Important GUS info

Global Underscore (GUS) 2019

Saturday, June 22, 2019: 10:00 am–2:00 pm EST (UTC-04:00)


We have various costs for GUS, including making the NEW WEBSITE!
Please “like” the Global Underscore Facebook page

General Relativity and the Global Underscore

Dear Global Underscore participants,

I would love to share with you an aspect of the practice that is compelling to me.

I always love to tell people about Gravity Probe B... as it relates to the Global Underscore. This is fun and a little bit obtuse, but the relationship is there.

http://en.wikipedia.org/wiki/Gravity_Probe_B

Basically, Stanford University, NASA, and Lockheed Martin worked for years to measure the effects mass has on space according to Einstein's predictions in General Relativity.  The probe launched in April, 2004.

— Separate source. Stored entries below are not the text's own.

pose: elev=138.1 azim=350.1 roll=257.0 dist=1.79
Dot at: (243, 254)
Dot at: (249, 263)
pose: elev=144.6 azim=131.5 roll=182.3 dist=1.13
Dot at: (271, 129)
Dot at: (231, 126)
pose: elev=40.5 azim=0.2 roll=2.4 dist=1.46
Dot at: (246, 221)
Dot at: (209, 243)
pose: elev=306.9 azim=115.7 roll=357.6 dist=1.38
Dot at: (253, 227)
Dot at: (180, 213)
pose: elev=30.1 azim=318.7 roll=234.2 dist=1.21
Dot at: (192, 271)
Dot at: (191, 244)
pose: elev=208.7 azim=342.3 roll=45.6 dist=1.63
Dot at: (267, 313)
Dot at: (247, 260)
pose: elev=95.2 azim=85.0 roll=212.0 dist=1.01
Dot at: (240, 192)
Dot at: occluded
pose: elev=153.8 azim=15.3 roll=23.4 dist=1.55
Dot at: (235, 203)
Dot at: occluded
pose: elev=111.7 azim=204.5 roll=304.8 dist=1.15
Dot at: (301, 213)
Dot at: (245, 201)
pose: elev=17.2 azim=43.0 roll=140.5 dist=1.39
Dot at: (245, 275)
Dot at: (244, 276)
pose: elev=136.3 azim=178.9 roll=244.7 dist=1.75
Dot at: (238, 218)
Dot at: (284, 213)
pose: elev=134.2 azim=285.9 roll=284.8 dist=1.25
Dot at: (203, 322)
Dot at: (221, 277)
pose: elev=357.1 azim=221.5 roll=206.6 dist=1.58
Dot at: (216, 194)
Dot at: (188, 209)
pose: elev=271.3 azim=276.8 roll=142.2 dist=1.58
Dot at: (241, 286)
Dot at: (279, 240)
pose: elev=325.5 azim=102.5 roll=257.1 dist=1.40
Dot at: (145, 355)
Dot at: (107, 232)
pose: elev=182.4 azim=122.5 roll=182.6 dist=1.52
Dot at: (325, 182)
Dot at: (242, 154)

Imagine space is honey and the earth is in the honey of space; imagine there is a mysterious viscosity of space.  As the earth rotates around its axis, the space around it is dragged and warped by the mass of the spinning planet; perhaps the space twirls as honey would, above and below the planet, to make a tapered spindle of twisted space running off some distance in either direction along the axis of rotation.  An imaginary regular frame within space is distorted as the space's frame is dragged and so the phenomena is called "frame dragging".  The mass of the earth drags the frame of space with it.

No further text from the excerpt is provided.